[REQUIRED TASK 1]:
Answer these questions using the comment on self-driving car hype.
(a) Which sensors does the comment list for Tesla's "autopilot"?
(b) What kind of radar does it say Tesla still needs?
(c) Which company does it say has backup processors, redundant steering motors and redundant brake actuators?

[DOCUMENT TEXT]:
►
Silicon Valley-Driven Hype for Self-Driving Cars - dbcooper
http://www.nytimes.com/2016/07/10/opinion/sunday/silicon-valley-driven-hype-for-self-driving-cars.html
======
Animats
It's not Silicon Valley hype that's the problem. It's Tesla hype. Tesla's
"autopilot" is way under-sensored. One TV camera, a bumper-level radar, and
some ultrasonic range sensors. That's just not enough. (Tesla is supposedly
adding more cameras in later models. They still need windshield-height radar.)
It's also not clear how much redundancy Tesla has in the control system?
Backup processors? Redundant steering motors? Redundant brake actuators.
Google has all of those. Does Tesla?
◄
[Dataset excerpt]:
►
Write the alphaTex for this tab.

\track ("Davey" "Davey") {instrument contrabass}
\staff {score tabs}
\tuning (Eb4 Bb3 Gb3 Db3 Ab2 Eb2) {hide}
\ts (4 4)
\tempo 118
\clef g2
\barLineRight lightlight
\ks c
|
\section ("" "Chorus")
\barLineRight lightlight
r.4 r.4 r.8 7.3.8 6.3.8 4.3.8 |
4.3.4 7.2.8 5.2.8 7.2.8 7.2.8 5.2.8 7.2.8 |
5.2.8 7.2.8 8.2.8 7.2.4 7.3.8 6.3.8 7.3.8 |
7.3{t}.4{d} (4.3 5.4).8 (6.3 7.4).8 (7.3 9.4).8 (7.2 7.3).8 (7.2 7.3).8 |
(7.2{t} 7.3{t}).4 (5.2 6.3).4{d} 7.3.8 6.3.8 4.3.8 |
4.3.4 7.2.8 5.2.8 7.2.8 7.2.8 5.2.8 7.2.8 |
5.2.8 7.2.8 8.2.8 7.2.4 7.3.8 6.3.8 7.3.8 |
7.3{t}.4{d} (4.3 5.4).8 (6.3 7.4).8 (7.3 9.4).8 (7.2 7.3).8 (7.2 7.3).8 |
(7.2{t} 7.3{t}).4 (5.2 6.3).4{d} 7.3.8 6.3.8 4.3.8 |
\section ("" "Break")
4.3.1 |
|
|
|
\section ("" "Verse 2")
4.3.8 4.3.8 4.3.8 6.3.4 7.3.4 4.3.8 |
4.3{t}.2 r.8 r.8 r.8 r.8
◄
[REQUIRED TASK 2]: Rewrite the listing with "this tab" swapped for "this tablature", leaving everything else unchanged.

[TASK RESULT 1]:
(a) One TV camera, a bumper-level radar, and some ultrasonic range sensors.
(b) Windshield-height radar.
(c) Google.

[TASK RESULT 2]:
Write the alphaTex for this tablature.

\track ("Davey" "Davey") {instrument contrabass}
\staff {score tabs}
\tuning (Eb4 Bb3 Gb3 Db3 Ab2 Eb2) {hide}
\ts (4 4)
\tempo 118
\clef g2
\barLineRight lightlight
\ks c
|
\section ("" "Chorus")
\barLineRight lightlight
r.4 r.4 r.8 7.3.8 6.3.8 4.3.8 |
4.3.4 7.2.8 5.2.8 7.2.8 7.2.8 5.2.8 7.2.8 |
5.2.8 7.2.8 8.2.8 7.2.4 7.3.8 6.3.8 7.3.8 |
7.3{t}.4{d} (4.3 5.4).8 (6.3 7.4).8 (7.3 9.4).8 (7.2 7.3).8 (7.2 7.3).8 |
(7.2{t} 7.3{t}).4 (5.2 6.3).4{d} 7.3.8 6.3.8 4.3.8 |
4.3.4 7.2.8 5.2.8 7.2.8 7.2.8 5.2.8 7.2.8 |
5.2.8 7.2.8 8.2.8 7.2.4 7.3.8 6.3.8 7.3.8 |
7.3{t}.4{d} (4.3 5.4).8 (6.3 7.4).8 (7.3 9.4).8 (7.2 7.3).8 (7.2 7.3).8 |
(7.2{t} 7.3{t}).4 (5.2 6.3).4{d} 7.3.8 6.3.8 4.3.8 |
\section ("" "Break")
4.3.1 |
|
|
|
\section ("" "Verse 2")
4.3.8 4.3.8 4.3.8 6.3.4 7.3.4 4.3.8 |
4.3{t}.2 r.8 r.8 r.8 r.8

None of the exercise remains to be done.